The announcements come a day after Russia's president Vladimir Putin put forward a seven-point peace plan, which would end the fighting in Ukraine's east while leaving rebels in control of territory.

So far there has been no sign of a halt in fighting in the east, where rebels have rapidly advanced in the past week, backed by what Kiev and Nato say is the support of thousands of Russian troops with artillery and tanks.

Moscow denies its troops are there, in the face of what the West says is overwhelming evidence.

Mr Poroshenko won support from Western leaders at the Nato summit. The West has backed Kiev by imposing economic sanctions on Moscow, but has also made clear it will not fight to protect the country, where pro-Russian rebels rose up in two provinces after Moscow annexed the Crimea peninsula in March.

The Ukrainian president was invited to meet US president Barack Obama, Germany's Angela Merkel, France's Francois Hollande and other Western leaders at the summit, hosted by Britain's David Cameron.

“To the east, Russia has ripped up the rule book with its illegal, self-declared annexation of Crimea and its troops on Ukrainian soil threatening and undermining a sovereign nation state,“ Mr Obama and Mr Cameron wrote in a joint newspaper editorial.
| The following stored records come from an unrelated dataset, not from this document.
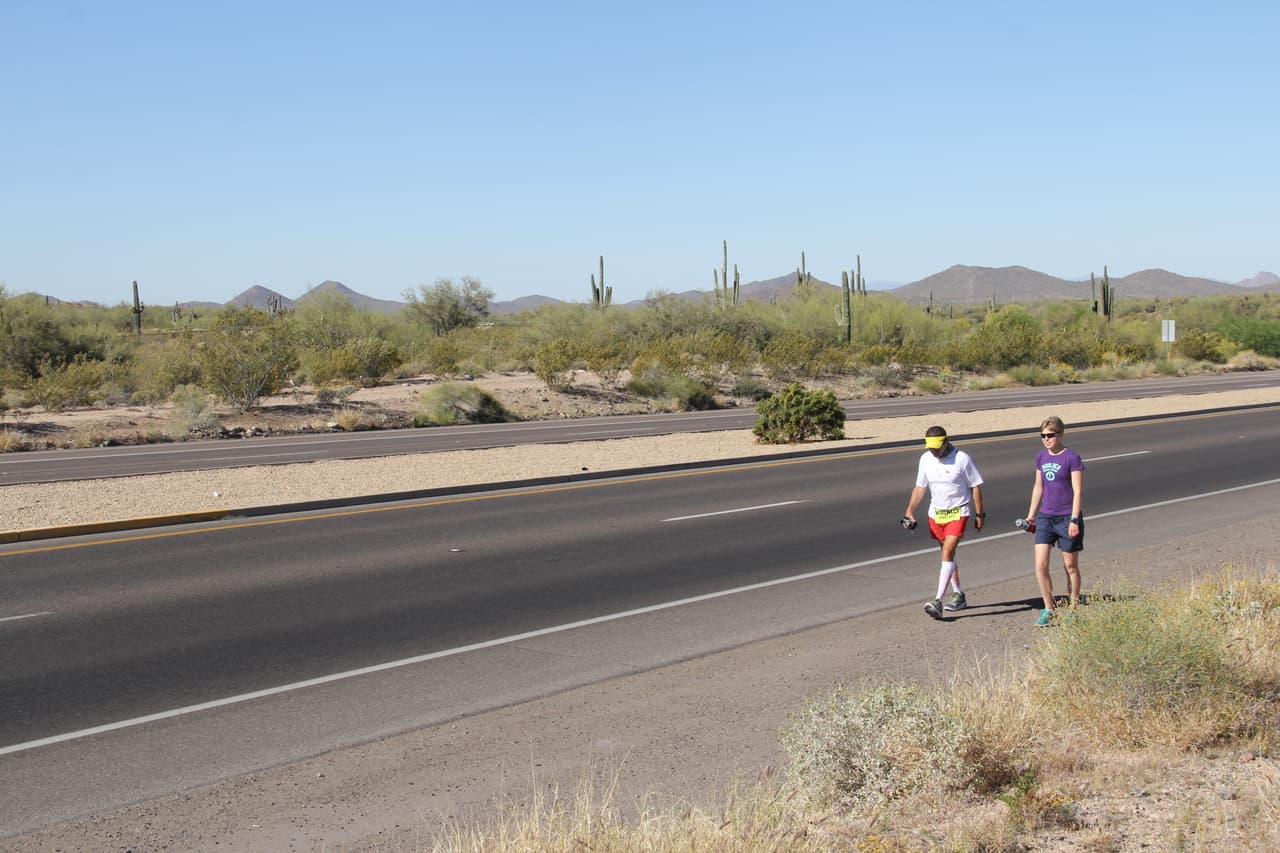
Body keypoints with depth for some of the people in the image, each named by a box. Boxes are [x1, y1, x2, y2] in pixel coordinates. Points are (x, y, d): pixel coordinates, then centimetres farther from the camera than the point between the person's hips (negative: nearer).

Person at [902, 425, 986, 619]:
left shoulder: (961, 458, -14)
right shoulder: (925, 459, 0)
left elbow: (975, 486, -6)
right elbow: (920, 487, 9)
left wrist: (979, 514, -4)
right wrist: (909, 511, -1)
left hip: (958, 512, -6)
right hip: (936, 513, 6)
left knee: (947, 553, -15)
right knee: (947, 555, 14)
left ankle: (938, 602, -20)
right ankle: (958, 596, 29)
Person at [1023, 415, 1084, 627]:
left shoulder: (1072, 458, -10)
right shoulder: (1041, 457, 7)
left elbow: (1078, 492, -12)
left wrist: (1074, 520, -18)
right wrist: (1031, 515, 17)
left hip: (1067, 517, -5)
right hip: (1046, 516, 5)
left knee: (1070, 566, 6)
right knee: (1040, 565, -5)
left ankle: (1072, 610, 19)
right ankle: (1049, 609, 6)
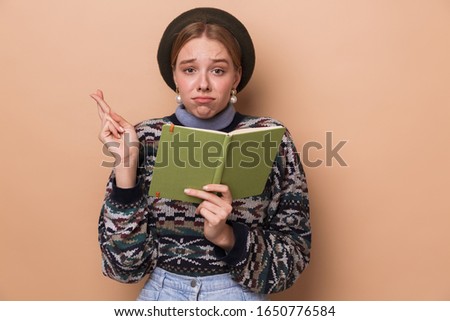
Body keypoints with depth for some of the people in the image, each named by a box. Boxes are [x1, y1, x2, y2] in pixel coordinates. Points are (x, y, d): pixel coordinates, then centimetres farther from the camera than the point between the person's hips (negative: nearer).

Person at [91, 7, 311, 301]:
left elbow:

Mr Hollande brought the biggest surprise on the eve of the summit: postponing the delivery of a helicopter carrier warship to Russia, a measure he had long resisted. Moscow accused him of caving in to US political pressure.

“France‘s reputation as a reliable partner that carries out its contractual obligations has been thrown into the furnace of American political ambitions,“ a Russian foreign ministry spokeswoman said.

A Nato military officer, who declined to be named, said today that Russia had several thousand combat troops and hundreds of tanks and armoured vehicles inside Ukraine.

“We are still seeing several thousand Russian combat troops on the ground inside Ukraine, equipped with hundreds of tanks and armoured vehicles, so (there is) no substantial change in the disposition of Russian forces inside Ukraine,” the Nato officer said on the sidelines of the summit in Wales.

Around 20,000 Russian troops remain close to the Ukrainian border, he said.

Nato secretary-general Anders Fogh Rasmussen has accused Moscow outright of attacking Ukraine as allied leaders gathered for a summit to buttress support for Kiev and bolster defences against a Russia they now see as hostile for the first time since the Cold War.

“We are faced with a dramatically changed security environment,” Mr Rasmussen told reporters on arrival at the summit. “To the east, Russia is attacking Ukraine.”

His statement stepped up Western rhetoric against Moscow and set the tone for a two-day meeting marked by a return to east-west confrontation 25 years after the fall of the Berlin Wall.

The past few days have seen conflicting signals from both Moscow and Kiev. Mr Putin made a number of belligerent statements over the past week before unveiling his peace proposal yesterday and discussing it by telephone with Mr Poroshenko.

Ukraine’s prime minister, Arseny Yatseniuk, derided Mr Putin‘s peace proposal as a “deception“ and said Putin‘s real aim was to “destroy Ukraine and restore the Soviet Union“.

Russian foreign minister Sergei Lavrov has accused Washington of trying to undermine the nascent peace process.

“The surge in anti-Russian rhetoric that we have seen exactly when there is a very active effort to seek a political solution shows that the party of war in Kiev has active external support, in this case from the United States,“ he said.